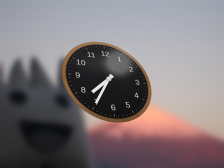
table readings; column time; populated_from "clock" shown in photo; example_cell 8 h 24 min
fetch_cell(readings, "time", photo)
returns 7 h 35 min
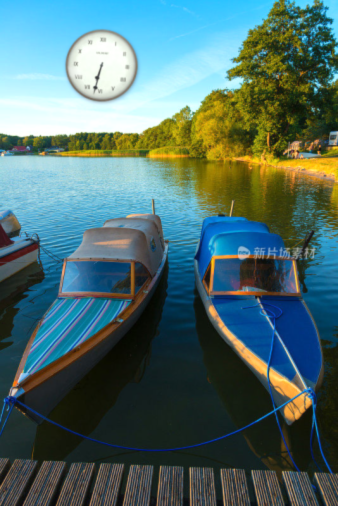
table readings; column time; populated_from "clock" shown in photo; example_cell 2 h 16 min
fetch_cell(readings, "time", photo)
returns 6 h 32 min
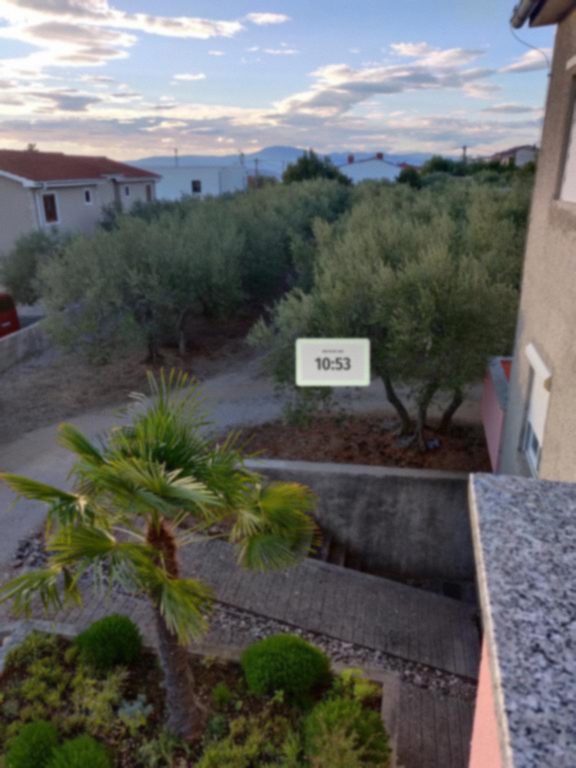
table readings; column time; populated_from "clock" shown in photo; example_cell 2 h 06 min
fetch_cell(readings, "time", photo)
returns 10 h 53 min
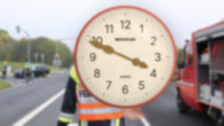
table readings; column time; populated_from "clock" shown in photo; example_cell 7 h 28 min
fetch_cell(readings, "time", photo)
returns 3 h 49 min
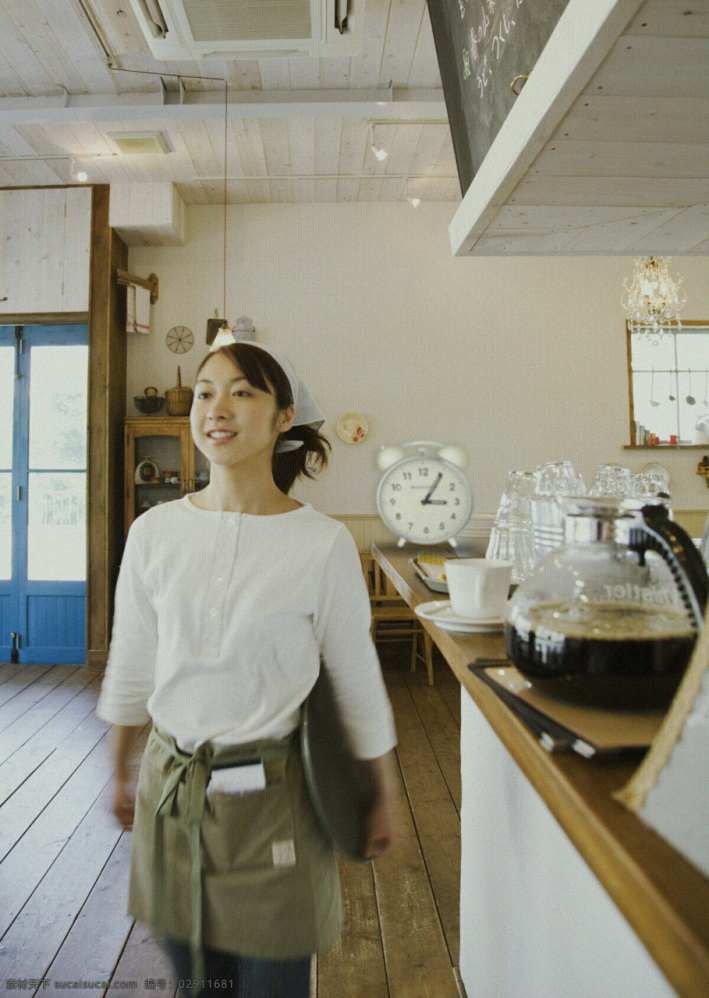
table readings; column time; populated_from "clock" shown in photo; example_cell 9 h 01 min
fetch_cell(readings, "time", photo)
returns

━━━━━━━━

◆ Goal
Convert the stretch from the line containing "example_cell 9 h 01 min" through the end of the records into a numbered list, leaving out blank lines.

◆ Expected answer
1. table readings; column time; populated_from "clock" shown in photo; example_cell 9 h 01 min
2. fetch_cell(readings, "time", photo)
3. returns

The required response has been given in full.